Try every possible combination of choices. With n items each having two states (include/exclude), the search space is 2ⁿ. Evaluating each combination takes O(n), giving O(n × 2ⁿ). The recursion stack or subset storage uses O(n) space.
Greedy algorithms typically sort the input (O(n log n)) then make a single pass (O(n)). The sort dominates. If the input is already sorted or the greedy choice can be computed without sorting, time drops to O(n). Proving greedy correctness (exchange argument) is harder than the implementation.

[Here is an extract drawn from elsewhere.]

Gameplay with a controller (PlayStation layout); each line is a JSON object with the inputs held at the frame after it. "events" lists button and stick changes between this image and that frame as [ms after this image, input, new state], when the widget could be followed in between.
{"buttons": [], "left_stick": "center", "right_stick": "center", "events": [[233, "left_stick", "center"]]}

Review these before coding to avoid predictable interview regressions.
Wrong move: Loop endpoints miss first/last candidate.
Usually fails on: Fails on minimal arrays and exact-boundary answers.
Fix: Re-derive loops from inclusive/exclusive ranges before coding.
Wrong move: Locally optimal choices may fail globally.
Usually fails on: Counterexamples appear on crafted input orderings.
Fix: Verify with exchange argument or monotonic objective before committing.